Stored data »
##########
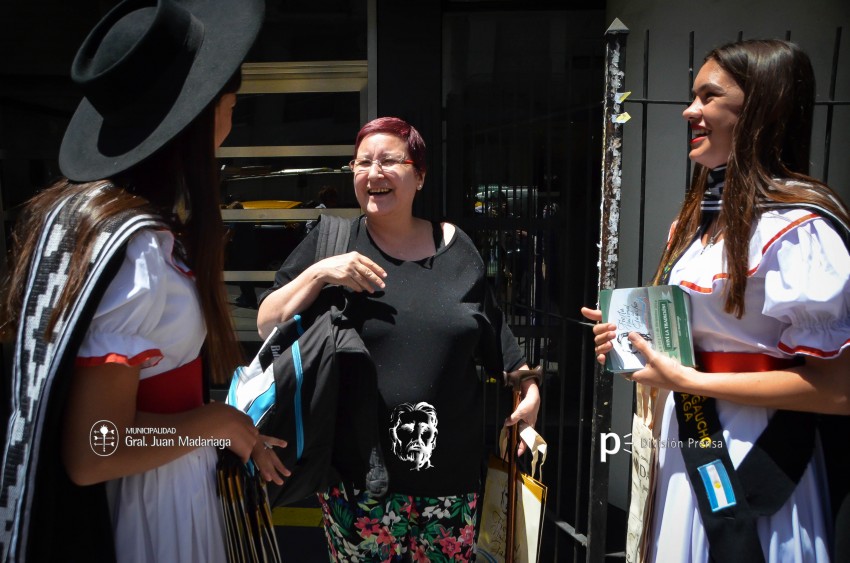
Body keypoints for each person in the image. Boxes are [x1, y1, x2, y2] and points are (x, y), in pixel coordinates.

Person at [0, 1, 289, 561]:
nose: (232, 118)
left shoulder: (84, 220)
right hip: (149, 516)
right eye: (230, 104)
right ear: (203, 113)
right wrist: (213, 422)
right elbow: (95, 449)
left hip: (152, 494)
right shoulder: (139, 255)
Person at [582, 39, 850, 562]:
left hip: (762, 452)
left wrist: (688, 381)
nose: (690, 111)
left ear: (760, 109)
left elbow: (839, 389)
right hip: (689, 441)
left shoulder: (799, 228)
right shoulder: (695, 221)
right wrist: (632, 341)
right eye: (692, 96)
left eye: (709, 97)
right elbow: (699, 337)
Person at [256, 116, 541, 562]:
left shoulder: (457, 247)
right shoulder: (332, 243)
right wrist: (321, 273)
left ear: (420, 175)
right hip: (357, 485)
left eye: (390, 161)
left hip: (451, 484)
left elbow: (495, 333)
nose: (374, 173)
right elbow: (265, 322)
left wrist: (528, 386)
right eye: (363, 163)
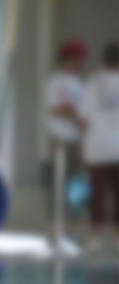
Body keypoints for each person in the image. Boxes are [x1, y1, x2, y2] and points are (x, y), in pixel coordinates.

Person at [44, 38, 87, 252]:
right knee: (57, 184)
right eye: (76, 59)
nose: (79, 63)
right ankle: (55, 228)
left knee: (76, 186)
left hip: (75, 139)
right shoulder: (55, 82)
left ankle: (71, 228)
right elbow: (55, 108)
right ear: (66, 59)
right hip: (58, 138)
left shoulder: (78, 83)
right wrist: (76, 116)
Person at [79, 41, 119, 252]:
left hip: (97, 145)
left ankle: (95, 238)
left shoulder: (92, 83)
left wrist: (82, 143)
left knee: (98, 193)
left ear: (104, 60)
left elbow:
##########
Your task » Repeat exactly the lines from the start of the entries down to the line with "left hip: (762, 452)", keeping both ends but none of the pictures.

Exercise solution »
Body keypoints for each person in the image. Boxes are [x1, y1, x2, y2] and points are (x, y), in pixel coordinates.

Person at [0, 1, 289, 561]:
nose: (232, 118)
left shoulder: (84, 220)
right hip: (149, 516)
right eye: (230, 104)
right ear: (203, 113)
right wrist: (213, 422)
right elbow: (95, 449)
left hip: (152, 494)
right shoulder: (139, 255)
Person at [582, 39, 850, 562]:
left hip: (762, 452)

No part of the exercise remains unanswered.